We are absolutely thrilled to bring you answers to YOUR questions from former American vice-president Al Gore. Mr Gore is now the founder and chairman of The Climate Reality Project, an organisation devoted to solving the climate crisis.
He is the author of several best-selling books on the climate crisis – including “An Inconvenient Truth” and “Earth in the Balance”. He is the subject of the documentary movie “An Inconvenient Truth,” which won two Oscars in 2006 and a second documentary in 2017, “An Inconvenient Sequel: Truth to Power.” In 2007, Mr Gore was awarded the Nobel Peace Prize, along with the Intergovernmental Panel on Climate Change, for “informing the world of the dangers posed by climate change.” Mr Gore’s Ted Talks on climate change have been viewed over 5 million times!
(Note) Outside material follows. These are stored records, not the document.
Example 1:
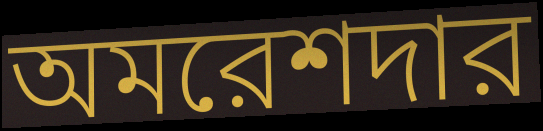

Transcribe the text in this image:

অমরেশদার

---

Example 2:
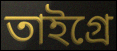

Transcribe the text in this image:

তাইগ্রে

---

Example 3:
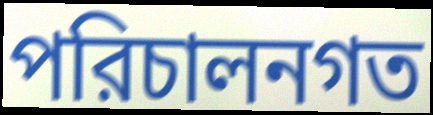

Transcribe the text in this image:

পরিচালনগত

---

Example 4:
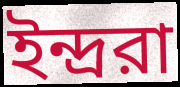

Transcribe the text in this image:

ইন্দ্ররা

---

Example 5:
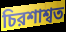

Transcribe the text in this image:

চিরশাশ্বতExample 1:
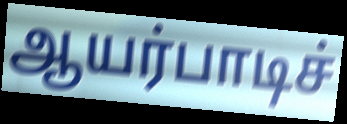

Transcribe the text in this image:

ஆயர்பாடிச்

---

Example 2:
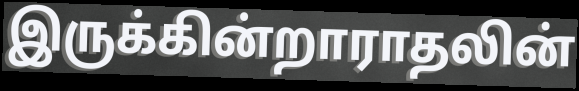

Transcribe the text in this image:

இருக்கின்றாராதலின்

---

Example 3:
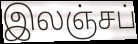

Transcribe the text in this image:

இலஞ்சப்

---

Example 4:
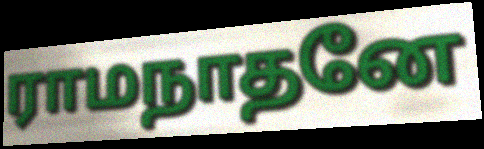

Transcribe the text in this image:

ராமநாதனே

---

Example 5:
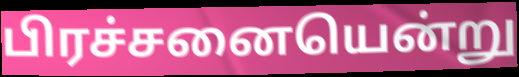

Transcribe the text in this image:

பிரச்சனையென்று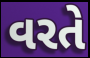
વરતે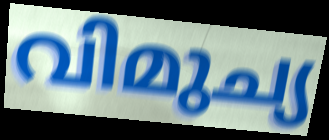
വിമുച്യ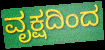
ವೃಕ್ಷದಿಂದ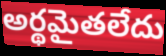
అర్థమైతలేదుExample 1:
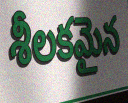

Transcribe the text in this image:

శీలకమైన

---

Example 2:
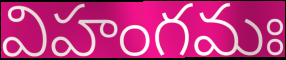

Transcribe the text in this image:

విహంగమః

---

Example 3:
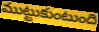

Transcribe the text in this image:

ముట్టుకుంటుంది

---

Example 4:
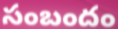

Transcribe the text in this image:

సంబందం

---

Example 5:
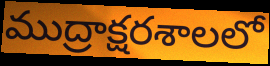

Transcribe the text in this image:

ముద్రాక్షరశాలలో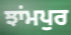
ਝਾਂਮਪੁਰ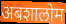
अबशालोम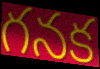
గనకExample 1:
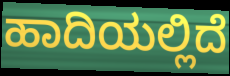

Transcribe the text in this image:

ಹಾದಿಯಲ್ಲಿದೆ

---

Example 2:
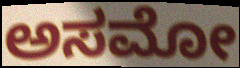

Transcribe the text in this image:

ಅಸಮೋ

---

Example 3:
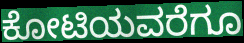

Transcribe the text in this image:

ಕೋಟಿಯವರೆಗೂ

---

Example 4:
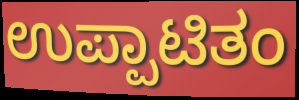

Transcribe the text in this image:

ಉಪ್ಪಾಟಿತಂ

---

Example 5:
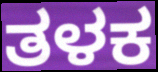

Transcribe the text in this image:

ತಳಕ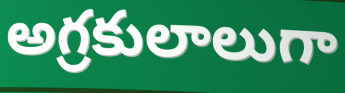
అగ్రకులాలుగా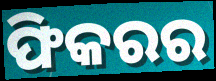
ଫିକରରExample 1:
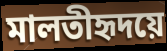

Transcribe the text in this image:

মালতীহৃদয়ে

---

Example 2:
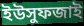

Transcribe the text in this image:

ইউসুফজাই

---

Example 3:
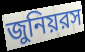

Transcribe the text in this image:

জুনিয়রস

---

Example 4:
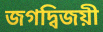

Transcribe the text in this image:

জগদ্বিজয়ী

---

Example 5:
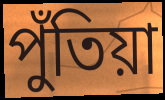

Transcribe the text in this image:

পুঁতিয়া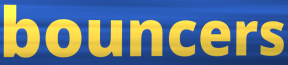
bouncersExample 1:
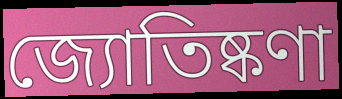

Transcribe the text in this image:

You held the position of US vice-president and then opened your organization to solve the climate crisis. My question is, how did your tenure as vice-president alert you to the issue of climate change?
versatile_satsuma from Beit Hanoun Prep Girls A School, Occupied Palestinian Territory
Thank you for your question, versatile_satsuma! I have been working on the issue of climate change for a long time. It was my college professor, the great climate scientist Roger Revelle, who opened my eyes back in the 1960s to the potential and irreversible harm posed by the climate crisis. Ever since I was elected to Congress in the 1970s, I have been working to find ways to help bring attention to the climate crisis and the ways to solve it. During my time in the U.S. Congress, I held the first hearings on climate change. Back then, when I asked my fellow Members of Congress about the climate crisis, the most frequent response I received was “what crisis?”
As Vice President, I was fortunate to work with and learn from even more scientists who studied everything from forest fires, to sea-level rise, to changes in the weather. But one of the most important things I learned during my time in government was the importance of people power—and especially the power of young people to be strong voices for change. Whenever I heard from the people who were facing some of the first impacts of the climate crisis, their stories filled me with purpose and energy to work to help solve the challenges they were facing.